Problem to work on> Copy every item below word for word, but leave out the pictures.

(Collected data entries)
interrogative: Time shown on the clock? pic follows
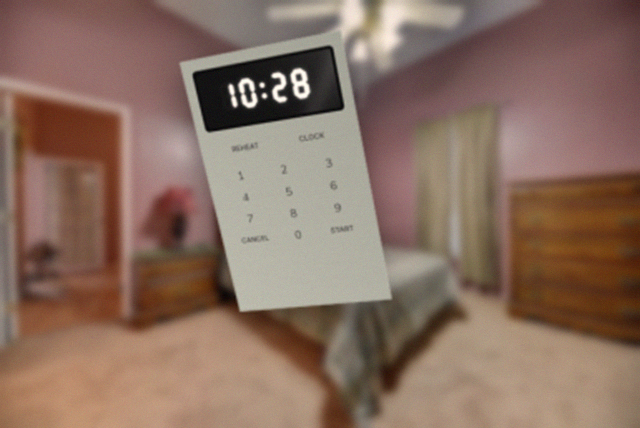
10:28
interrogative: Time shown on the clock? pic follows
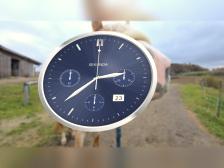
2:38
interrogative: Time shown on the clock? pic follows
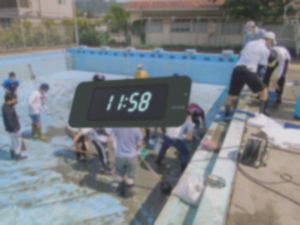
11:58
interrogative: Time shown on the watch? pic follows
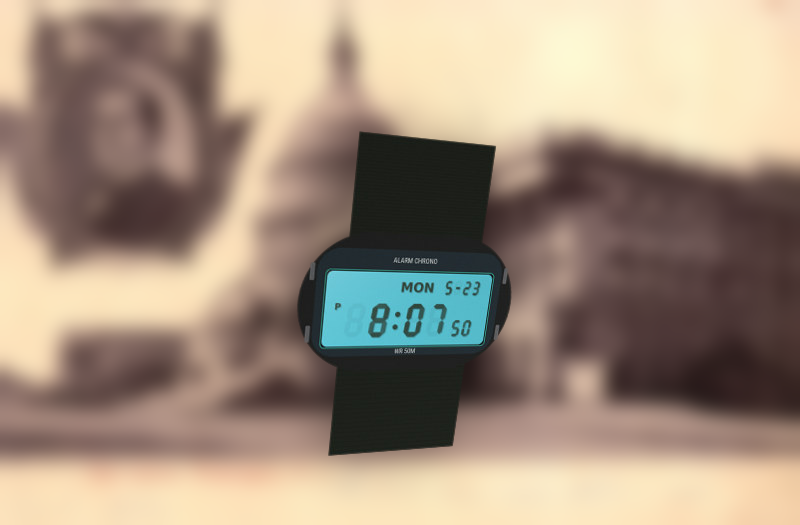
8:07:50
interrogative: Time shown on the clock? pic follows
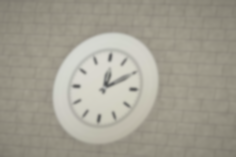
12:10
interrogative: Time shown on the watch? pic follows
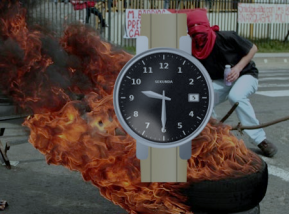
9:30
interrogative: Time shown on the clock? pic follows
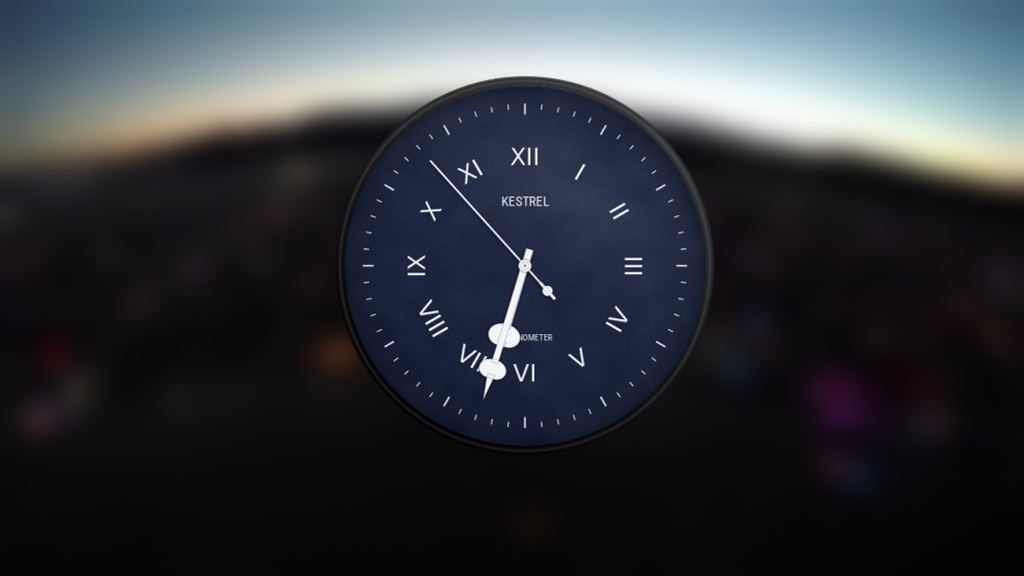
6:32:53
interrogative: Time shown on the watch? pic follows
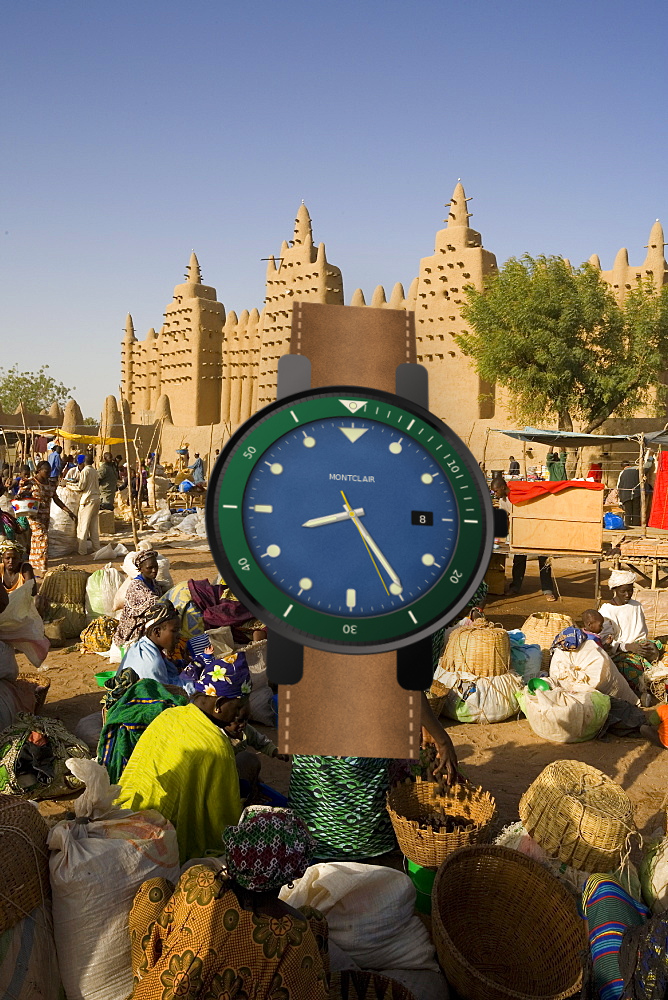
8:24:26
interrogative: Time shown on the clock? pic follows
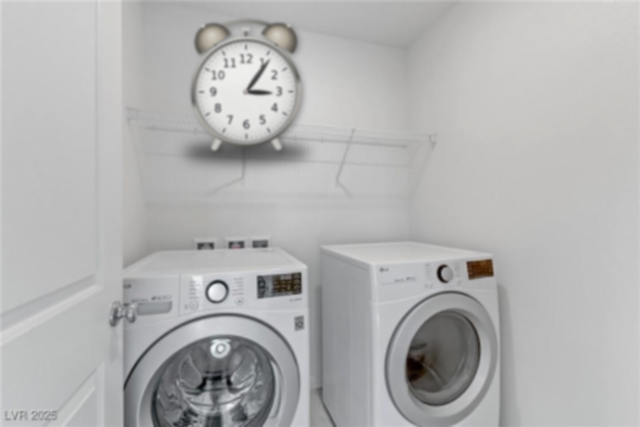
3:06
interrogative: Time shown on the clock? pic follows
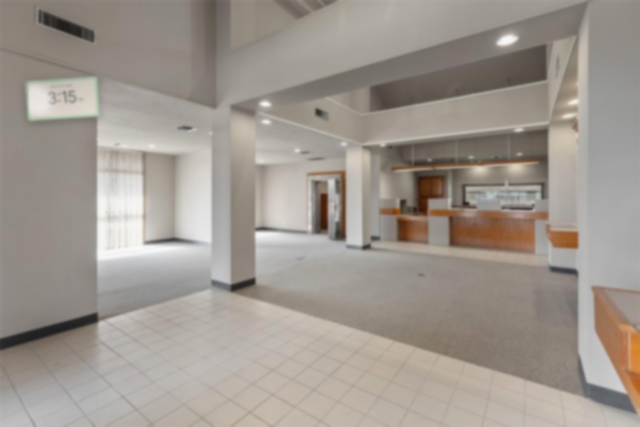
3:15
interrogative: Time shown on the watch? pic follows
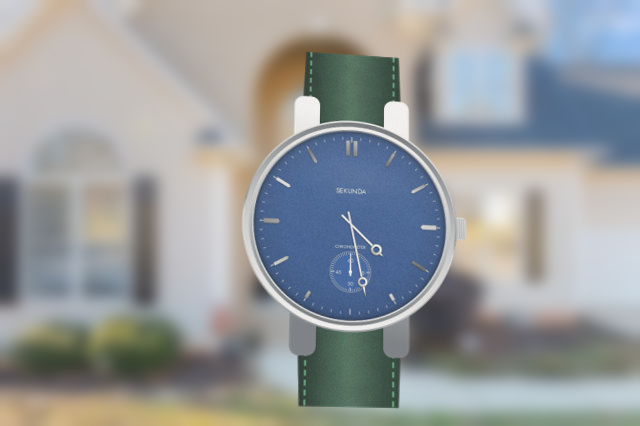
4:28
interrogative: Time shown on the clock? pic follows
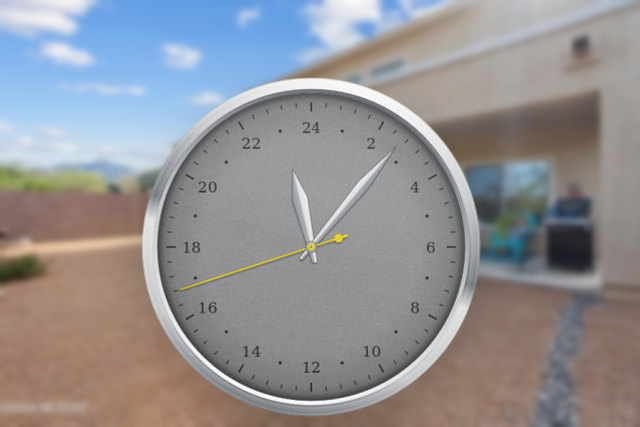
23:06:42
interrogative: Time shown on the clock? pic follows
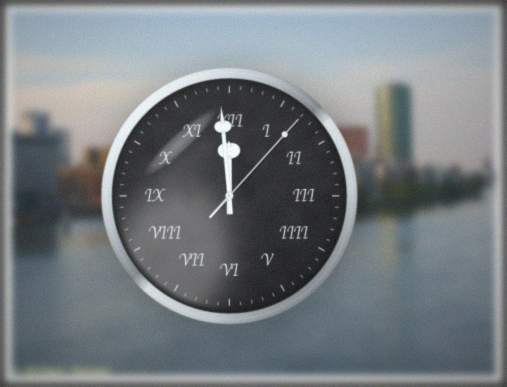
11:59:07
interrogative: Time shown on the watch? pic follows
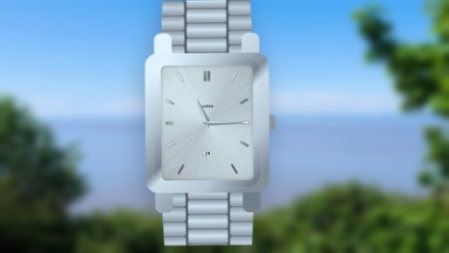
11:15
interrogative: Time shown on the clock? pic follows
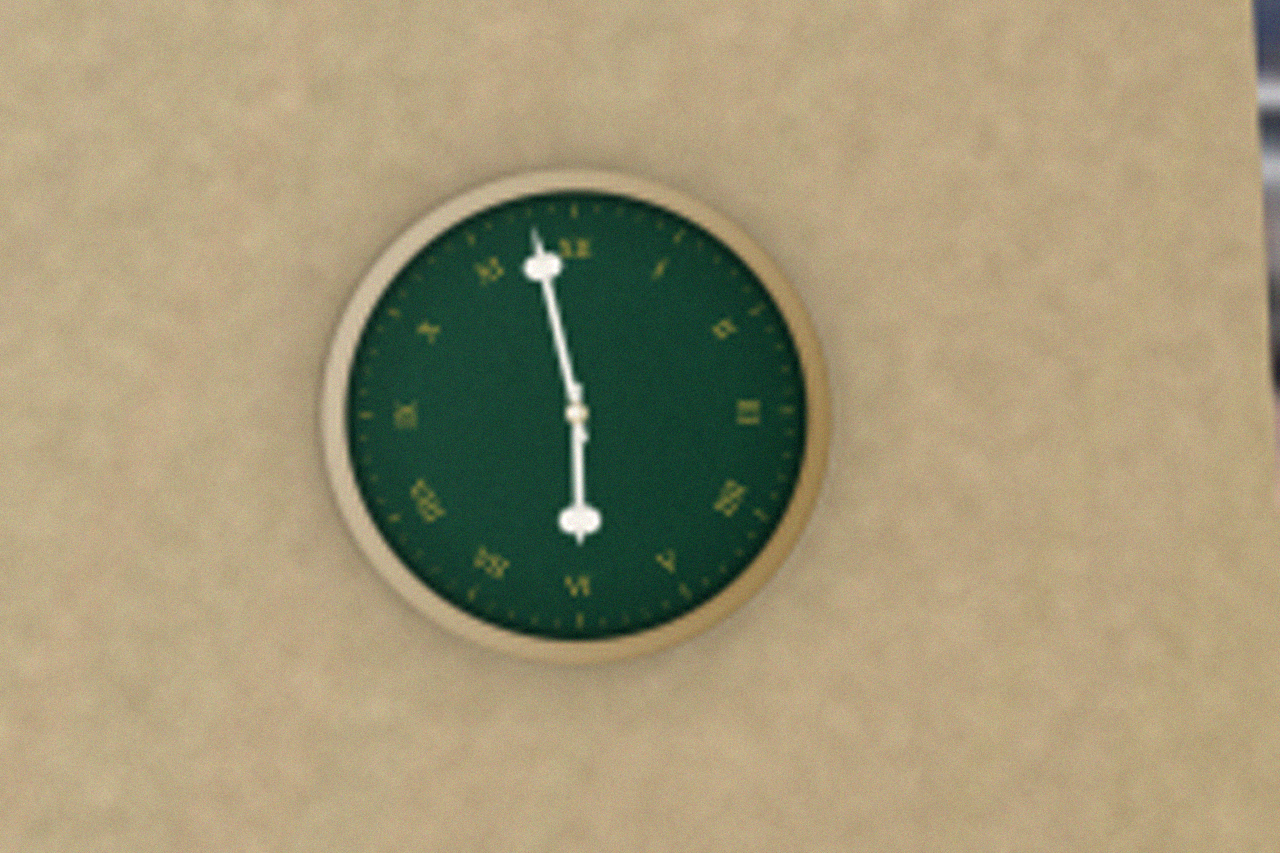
5:58
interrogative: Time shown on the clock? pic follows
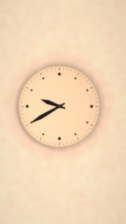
9:40
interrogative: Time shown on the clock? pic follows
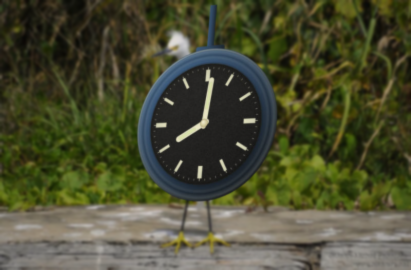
8:01
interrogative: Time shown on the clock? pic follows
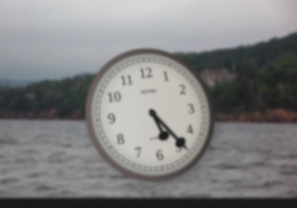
5:24
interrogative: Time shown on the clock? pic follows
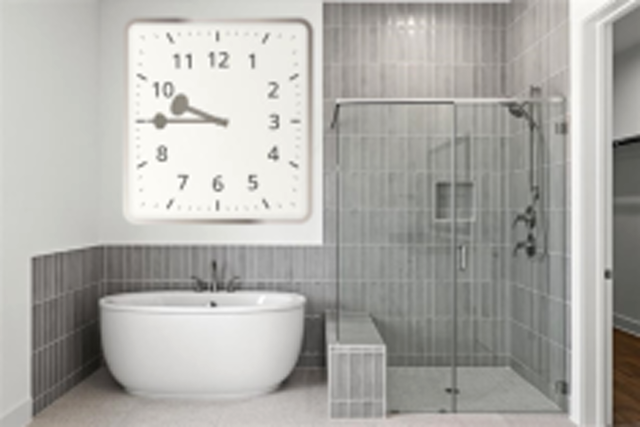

Result below>
interrogative: Time shown on the clock? pic follows
10:28
interrogative: Time shown on the clock? pic follows
2:38
interrogative: Time shown on the clock? pic follows
11:58
interrogative: Time shown on the watch? pic follows
8:07:50
interrogative: Time shown on the clock? pic follows
12:10
interrogative: Time shown on the watch? pic follows
9:30
interrogative: Time shown on the clock? pic follows
6:32:53
interrogative: Time shown on the watch? pic follows
8:24:26
interrogative: Time shown on the clock? pic follows
3:06
interrogative: Time shown on the clock? pic follows
3:15
interrogative: Time shown on the watch? pic follows
4:28
interrogative: Time shown on the clock? pic follows
23:06:42
interrogative: Time shown on the clock? pic follows
11:59:07
interrogative: Time shown on the watch? pic follows
11:15
interrogative: Time shown on the clock? pic follows
5:58
interrogative: Time shown on the clock? pic follows
9:40
interrogative: Time shown on the clock? pic follows
8:01
interrogative: Time shown on the clock? pic follows
5:24
interrogative: Time shown on the clock? pic follows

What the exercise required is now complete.